For a private bash last New Year’s Eve, in a tent in a meadow on the banks of an Idaho river, van Wyck hauled in 48 planted trees for the environmental-conscious hostess he discreetly refuses to name, but other guests who rave about the party say it was Teresa Heinz.
“It was a cold, wintry night. He brought in a fireplace and he made the room like her living room. I told him I’d been to a lot of parties and I’d never seen anything so beautiful in my life,” says Anne Ford about the evening, which included a Memphis band called the Soul Babies, a transparent tent wall with lights sparkling on trees across the river, and fireworks exploding from the centerpieces.
It wasn’t easy. Van Wyck had to reinforce the tent’s wooden floor with steel beams to support the heavy trees. Then, so that condensation wouldn’t drip on the guests, he designed a special lining and duct system between tent and liner.
“At one point, I called my science teacher from 8th grade to say, ‘Tell me a little something about convection,”‘ says van Wyck, sitting in his apartment in Hancock Park’s historic Los Altos building, where he’s surrounded by orchids, bowls of lemons and a persistently affectionate cat. “I know a lot about welding now and a lot about physics.

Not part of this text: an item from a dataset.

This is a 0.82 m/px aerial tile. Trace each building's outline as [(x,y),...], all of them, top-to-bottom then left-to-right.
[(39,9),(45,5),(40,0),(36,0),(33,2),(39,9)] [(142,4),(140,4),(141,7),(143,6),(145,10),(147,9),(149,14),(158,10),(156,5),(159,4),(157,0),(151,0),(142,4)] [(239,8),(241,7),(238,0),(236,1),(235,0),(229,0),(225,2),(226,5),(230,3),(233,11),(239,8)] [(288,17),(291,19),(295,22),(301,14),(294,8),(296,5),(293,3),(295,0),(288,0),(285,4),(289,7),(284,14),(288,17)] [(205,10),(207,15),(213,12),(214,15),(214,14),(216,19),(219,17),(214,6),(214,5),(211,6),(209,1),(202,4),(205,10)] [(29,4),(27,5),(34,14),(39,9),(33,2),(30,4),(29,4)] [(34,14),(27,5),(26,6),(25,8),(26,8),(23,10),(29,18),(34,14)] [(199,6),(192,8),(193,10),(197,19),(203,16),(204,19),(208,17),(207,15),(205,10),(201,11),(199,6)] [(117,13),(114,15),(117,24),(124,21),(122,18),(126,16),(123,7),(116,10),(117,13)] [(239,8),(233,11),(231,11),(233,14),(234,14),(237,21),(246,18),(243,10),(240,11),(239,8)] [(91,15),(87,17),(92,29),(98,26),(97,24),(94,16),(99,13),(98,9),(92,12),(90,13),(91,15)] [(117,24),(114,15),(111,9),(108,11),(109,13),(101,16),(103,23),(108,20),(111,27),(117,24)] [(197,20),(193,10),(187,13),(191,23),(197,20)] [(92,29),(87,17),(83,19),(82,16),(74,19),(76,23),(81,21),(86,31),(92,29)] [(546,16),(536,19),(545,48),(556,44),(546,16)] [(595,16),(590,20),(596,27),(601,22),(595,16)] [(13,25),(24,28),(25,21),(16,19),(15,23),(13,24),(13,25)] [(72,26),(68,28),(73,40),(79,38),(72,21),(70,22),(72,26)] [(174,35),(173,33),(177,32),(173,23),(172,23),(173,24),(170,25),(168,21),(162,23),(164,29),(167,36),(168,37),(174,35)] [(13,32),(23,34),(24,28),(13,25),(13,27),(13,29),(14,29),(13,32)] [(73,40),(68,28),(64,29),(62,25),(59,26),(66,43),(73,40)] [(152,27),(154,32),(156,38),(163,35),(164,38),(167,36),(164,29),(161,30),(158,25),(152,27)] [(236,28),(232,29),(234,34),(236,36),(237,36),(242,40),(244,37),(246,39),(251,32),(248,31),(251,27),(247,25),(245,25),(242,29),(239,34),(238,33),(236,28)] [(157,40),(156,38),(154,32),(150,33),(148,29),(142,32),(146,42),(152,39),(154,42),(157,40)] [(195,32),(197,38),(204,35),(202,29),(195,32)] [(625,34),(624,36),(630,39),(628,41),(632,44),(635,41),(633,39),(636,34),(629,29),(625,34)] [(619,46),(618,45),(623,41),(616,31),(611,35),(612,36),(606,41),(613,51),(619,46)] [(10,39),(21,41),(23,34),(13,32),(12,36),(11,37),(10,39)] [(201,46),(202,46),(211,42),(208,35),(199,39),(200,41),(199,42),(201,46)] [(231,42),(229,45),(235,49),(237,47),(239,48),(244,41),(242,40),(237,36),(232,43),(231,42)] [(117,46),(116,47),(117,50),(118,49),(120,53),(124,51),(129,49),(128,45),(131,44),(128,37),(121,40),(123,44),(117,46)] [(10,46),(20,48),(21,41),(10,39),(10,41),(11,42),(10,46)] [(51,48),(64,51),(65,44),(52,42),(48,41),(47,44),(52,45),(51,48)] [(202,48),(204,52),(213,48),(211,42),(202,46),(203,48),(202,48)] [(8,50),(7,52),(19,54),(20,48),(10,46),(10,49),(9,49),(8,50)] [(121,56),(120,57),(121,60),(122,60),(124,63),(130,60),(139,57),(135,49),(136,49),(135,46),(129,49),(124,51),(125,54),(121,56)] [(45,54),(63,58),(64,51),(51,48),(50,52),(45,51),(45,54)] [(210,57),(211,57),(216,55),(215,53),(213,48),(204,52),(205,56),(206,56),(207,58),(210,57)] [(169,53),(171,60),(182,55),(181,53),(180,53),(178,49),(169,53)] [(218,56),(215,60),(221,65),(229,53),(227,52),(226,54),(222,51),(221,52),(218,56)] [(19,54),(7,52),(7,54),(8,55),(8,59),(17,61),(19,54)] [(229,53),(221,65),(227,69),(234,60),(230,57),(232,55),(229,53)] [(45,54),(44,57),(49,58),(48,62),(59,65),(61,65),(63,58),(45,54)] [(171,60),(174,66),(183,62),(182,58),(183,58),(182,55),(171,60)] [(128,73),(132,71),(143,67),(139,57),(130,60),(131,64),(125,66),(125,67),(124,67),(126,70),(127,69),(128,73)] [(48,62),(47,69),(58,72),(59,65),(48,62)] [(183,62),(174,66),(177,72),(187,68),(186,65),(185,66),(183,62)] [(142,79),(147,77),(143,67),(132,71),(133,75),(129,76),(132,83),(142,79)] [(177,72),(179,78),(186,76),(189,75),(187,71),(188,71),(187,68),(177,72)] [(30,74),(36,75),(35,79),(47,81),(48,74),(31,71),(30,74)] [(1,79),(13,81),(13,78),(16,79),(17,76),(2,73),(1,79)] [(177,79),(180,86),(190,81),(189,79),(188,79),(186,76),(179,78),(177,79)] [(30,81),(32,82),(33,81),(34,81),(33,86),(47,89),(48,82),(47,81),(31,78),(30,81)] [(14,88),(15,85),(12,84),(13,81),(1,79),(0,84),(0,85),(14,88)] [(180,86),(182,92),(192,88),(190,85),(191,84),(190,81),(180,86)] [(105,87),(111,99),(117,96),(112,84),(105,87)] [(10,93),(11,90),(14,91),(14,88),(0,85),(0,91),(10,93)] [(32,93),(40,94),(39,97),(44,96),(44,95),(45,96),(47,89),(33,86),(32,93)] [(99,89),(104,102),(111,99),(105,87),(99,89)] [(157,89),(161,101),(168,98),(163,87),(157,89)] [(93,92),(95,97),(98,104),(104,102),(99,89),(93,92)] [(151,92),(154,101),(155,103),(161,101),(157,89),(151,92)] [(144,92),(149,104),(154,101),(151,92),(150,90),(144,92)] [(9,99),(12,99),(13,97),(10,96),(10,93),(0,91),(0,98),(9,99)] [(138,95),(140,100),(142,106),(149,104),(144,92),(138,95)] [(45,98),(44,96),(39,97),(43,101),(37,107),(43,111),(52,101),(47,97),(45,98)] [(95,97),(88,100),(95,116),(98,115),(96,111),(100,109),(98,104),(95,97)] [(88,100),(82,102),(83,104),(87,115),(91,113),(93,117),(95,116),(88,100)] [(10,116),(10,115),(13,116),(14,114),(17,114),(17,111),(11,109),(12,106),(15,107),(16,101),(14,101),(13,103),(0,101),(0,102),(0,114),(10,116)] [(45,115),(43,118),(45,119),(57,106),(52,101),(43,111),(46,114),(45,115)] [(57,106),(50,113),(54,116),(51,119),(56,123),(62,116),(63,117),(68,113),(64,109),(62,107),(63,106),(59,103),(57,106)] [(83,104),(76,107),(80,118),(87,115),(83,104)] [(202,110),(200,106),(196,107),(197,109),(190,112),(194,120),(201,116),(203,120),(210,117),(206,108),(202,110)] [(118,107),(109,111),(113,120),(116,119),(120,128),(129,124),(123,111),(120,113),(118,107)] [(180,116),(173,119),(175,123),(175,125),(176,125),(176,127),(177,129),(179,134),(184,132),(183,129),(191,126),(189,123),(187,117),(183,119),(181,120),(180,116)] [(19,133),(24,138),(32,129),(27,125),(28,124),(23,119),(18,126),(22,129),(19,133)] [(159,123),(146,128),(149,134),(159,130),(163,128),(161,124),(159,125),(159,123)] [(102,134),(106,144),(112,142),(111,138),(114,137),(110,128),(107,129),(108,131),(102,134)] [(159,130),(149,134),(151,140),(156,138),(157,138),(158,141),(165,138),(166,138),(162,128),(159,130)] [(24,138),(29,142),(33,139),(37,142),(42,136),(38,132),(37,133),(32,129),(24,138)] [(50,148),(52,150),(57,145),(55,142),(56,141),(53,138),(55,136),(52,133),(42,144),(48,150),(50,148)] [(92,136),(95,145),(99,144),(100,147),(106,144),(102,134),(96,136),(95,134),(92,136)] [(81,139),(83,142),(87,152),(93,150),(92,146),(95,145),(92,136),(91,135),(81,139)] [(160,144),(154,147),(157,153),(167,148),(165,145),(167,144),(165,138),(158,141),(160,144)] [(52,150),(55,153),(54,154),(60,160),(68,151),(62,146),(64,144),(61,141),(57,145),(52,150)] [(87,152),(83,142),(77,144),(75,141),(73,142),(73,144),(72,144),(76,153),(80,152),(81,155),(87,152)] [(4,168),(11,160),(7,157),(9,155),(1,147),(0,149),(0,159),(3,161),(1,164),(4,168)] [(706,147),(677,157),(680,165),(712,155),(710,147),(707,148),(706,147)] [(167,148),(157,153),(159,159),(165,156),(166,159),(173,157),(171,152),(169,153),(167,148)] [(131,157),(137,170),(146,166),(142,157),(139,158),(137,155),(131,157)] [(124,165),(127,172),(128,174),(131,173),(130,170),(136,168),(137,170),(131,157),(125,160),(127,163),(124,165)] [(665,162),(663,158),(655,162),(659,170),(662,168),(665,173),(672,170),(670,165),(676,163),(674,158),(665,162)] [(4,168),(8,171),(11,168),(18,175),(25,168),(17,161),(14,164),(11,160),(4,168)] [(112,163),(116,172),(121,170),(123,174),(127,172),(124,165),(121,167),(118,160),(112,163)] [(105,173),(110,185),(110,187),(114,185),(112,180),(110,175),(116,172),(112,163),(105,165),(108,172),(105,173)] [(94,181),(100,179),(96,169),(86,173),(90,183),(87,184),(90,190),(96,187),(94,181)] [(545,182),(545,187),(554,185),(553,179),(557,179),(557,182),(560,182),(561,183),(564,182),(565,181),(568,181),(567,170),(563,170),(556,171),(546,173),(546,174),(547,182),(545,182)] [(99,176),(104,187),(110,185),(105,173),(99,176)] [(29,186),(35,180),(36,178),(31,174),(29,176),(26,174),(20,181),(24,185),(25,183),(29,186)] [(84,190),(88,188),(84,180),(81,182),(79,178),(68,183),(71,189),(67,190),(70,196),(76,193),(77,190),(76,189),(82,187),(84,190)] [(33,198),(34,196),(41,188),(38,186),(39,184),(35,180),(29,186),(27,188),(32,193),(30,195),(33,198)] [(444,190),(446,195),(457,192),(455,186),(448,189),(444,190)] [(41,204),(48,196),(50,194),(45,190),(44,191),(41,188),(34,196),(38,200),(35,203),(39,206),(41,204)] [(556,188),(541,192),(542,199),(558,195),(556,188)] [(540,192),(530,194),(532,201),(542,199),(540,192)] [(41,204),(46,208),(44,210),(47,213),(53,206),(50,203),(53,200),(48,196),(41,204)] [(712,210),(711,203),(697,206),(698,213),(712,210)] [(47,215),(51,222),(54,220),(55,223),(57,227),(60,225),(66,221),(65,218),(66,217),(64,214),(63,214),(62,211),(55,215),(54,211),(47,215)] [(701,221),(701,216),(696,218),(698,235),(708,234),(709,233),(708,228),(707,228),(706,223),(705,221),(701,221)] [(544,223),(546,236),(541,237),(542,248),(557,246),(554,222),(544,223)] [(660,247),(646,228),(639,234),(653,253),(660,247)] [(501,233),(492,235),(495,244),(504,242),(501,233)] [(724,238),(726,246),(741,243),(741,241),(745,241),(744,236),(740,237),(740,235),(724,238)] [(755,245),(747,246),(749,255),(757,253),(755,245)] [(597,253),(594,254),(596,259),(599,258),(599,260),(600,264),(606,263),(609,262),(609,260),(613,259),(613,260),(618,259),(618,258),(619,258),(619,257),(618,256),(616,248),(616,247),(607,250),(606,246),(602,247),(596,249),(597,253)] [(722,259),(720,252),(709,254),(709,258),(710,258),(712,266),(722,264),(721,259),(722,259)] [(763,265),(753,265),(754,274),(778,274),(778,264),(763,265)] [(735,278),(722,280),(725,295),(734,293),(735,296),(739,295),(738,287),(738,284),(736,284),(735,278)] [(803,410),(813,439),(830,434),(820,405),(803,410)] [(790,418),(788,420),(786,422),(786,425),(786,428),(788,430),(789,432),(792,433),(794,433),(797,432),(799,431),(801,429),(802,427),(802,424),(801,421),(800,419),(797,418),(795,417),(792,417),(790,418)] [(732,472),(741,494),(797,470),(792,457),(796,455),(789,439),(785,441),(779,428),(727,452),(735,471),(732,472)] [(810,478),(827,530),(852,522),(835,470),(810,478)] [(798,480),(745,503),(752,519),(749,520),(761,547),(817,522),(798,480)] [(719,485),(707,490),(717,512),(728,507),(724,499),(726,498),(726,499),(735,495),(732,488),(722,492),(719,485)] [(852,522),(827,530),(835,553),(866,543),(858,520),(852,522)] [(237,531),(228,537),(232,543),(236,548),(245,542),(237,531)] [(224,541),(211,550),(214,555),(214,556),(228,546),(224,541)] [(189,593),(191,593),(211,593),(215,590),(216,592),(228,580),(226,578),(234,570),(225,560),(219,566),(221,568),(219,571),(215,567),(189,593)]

Without meaning to, I’m becoming a Renaissance man.”
Zelig’s more like it for the well-connected van Wyck, who grew up in a pecan grove on a rice farm outside Little Rock, where his parents were pals of Bill and Hillary. Later, at Yale, van Wyck drew attention with his elegant off-campus galas. “There were parties there with people barfing, but that wasn’t Bronson’s scene,” says his friend Jill Kopelman. “He brought glamour to New Haven.”
After drumming up campus support for the Clinton presidential campaign, he helped Hillary with her correspondence, then popped up in Paris as protocol assistant to Pamela Harriman. Four years ago, he landed in Los Angeles, where he assisted producer Al Uzielli at Destination Films. “There’s almost a Truman Capote feeling about him,” says Uzielli. “It’s a showman quality, but it’s not blown up enough to be false.”
His showmanship extended to an impromptu birthday dinner he tossed for Uzielli. “He’s a little crazy,” says Uzielli’s mother, Ford, “and I think that’s what makes him so talented.” Ford advised van Wyck to stop what he was doing and turn party-planner.
Taking her advice, van Wyck left Destination Films and called in his mother, Mary Lynn, whose self-planned 1969 wedding made the “Town & Country” 1996 Best of the Century list, to work with him. “The process should be as much fun as the end result,” says son van Wyck, whose style can range from Corbusier furniture and rose topiary balls hung on filament wire to a swing club DNC fund-raiser that took in 20 times its cost. Part of his approach includes keeping a lean budget and interviewing private clients about what kind of movies they like and where they travel. “If I do my job well enough, no one needs to know the hostess didn’t do it,” he says.
“The parties they throw are always unforgettable,” says Hillary Clinton, who praises the van Wycks’ taste and hard work. Now the company’s client list includes Fords, Lazards, Senator Edward Kennedy and Mellons. With wedding season approaching, Van Wyck & Van Wyck is working on a reception in Nantucket, Mass., and two in the Hamptons in New York, one of which Mary Lynn van Wyck has been scouting the perfect rustic barn. (“He made a tent in the pouring rain look beautiful,” says Marina Rust, whose rehearsal dinner Bronson van Wyck staged last year.) In a coup, the van Wycks have landed the high-end parties for the Democrats’ upcoming August convention in Los Angeles.
“You look at some of the people who do this for a living and you think, would you want to have them over for dinner?” van Wyck asks, pondering his newfound success. “I hope people would want to have us for dinner, and not because we travel everywhere with massive quantities of French tulips and live orchids.”